How to use more alternative ingredients in poultry feed

Learn how employing the correct tools can facilitate the use of alternative ingredients, helping to further raise poultry production’s sustainability profile

(Alffoto | Dreamstime)
(Alffoto | Dreamstime)

As we know, broilers are efficient converters of resources and allow the sustainable production of animal protein. Nevertheless, with an increasing global population, rising demand for poultry meat and limited arable land, the poultry industry must make further endeavors to produce more chicken meat using fewer resources.

One option to address this challenge is to make feeds that contain regionally produced alternative raw materials and by-products that carry a comparatively low environmental burden in terms of transport and land-use change.

Such raw materials and by-products, however, are typically quite variable in quality and often of limited availability, requiring the use of multiple sources. This is particularly challenging in broiler production due to short production cycles and birds’ limited ability to compensate for temporary performance dips caused by feed quality variation and shortfalls in key nutrients.

Generally speaking, variation destroys value and compensating for it increases cost. To produce feed of consistent quality and attain constant broiler performance, an elaborate process to detect and manage ingredient variation is usually in place.

Yet many operations face constraints in terms of making informed decisions based on analytical data and dealing with varying ingredient quality in the feed mill. To overcome these issues it is important to know both the average content and the variation in an ingredient’s analytes.

Higher variation requires larger safety margins and this can significantly change an ingredient’s economic value. In this regard, the use of table values or analysis of spot samples of a raw material falls short.

Additionally, storing the same raw material from different sources in the same bin can result in a significant increase in variation, even if the quality of the raw materials is reasonably uniform.

With more alternative raw materials being sourced and bin space usually being limited, this aspect is often neglected. It can pay to evaluate how storage is being allocated based on what it means in terms of variation, raw material safety margins and the effect on feed cost.

Overcoming issues

A combination of state-of-the-art technology and processes can facilitate increased use of alternative raw materials without risking bird performance.
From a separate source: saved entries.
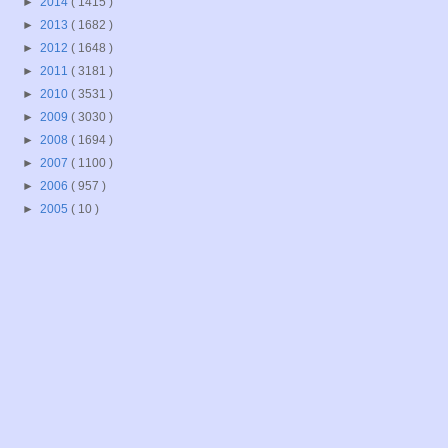
►
2014
( 1415 )
►
2013
( 1682 )
►
2012
( 1648 )
►
2011
( 3181 )
►
2010
( 3531 )
►
2009
( 3030 )
►
2008
( 1694 )
►
2007
( 1100 )
►
2006
( 957 )
►
2005
( 10 )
Producers should consider employing a complete set of analytical assays that go beyond simply analyzing nutrients and cover other important characteristics such as anti-nutritional factors (ANF) and damage caused by processing, for example.

The increasing number of fast and comparatively cheap analytical near-infrared (NIR) solutions are preferable to classical chemical assays because they enable frequent analyses – essential for understanding raw material variation.

NIR technology needs to be used at the front and back ends of the feed milling process and not only in the quality control lab.

Hand-held NIR makes raw material quality assessment and decision making a point of reception much easier, while in-line NIR equipment can be a powerful tool to enhance quality control of the final feed. Better informed decision-making at the point of reception, improved process control and reduced safety margins offer significant potential for cost savings and return on the technology investment.

Using additives with a well-understood action will not only help with fine-tuning poultry diets but will also support the chicken’s ability to deal with diet variation, antinutritional factors and other potential shortcomings that only come into effect once the feed has been ingested.

Paying attention to those aspects can expand the usage of raw material alternatives, reduce feed cost and contribute to sustainable poultry production.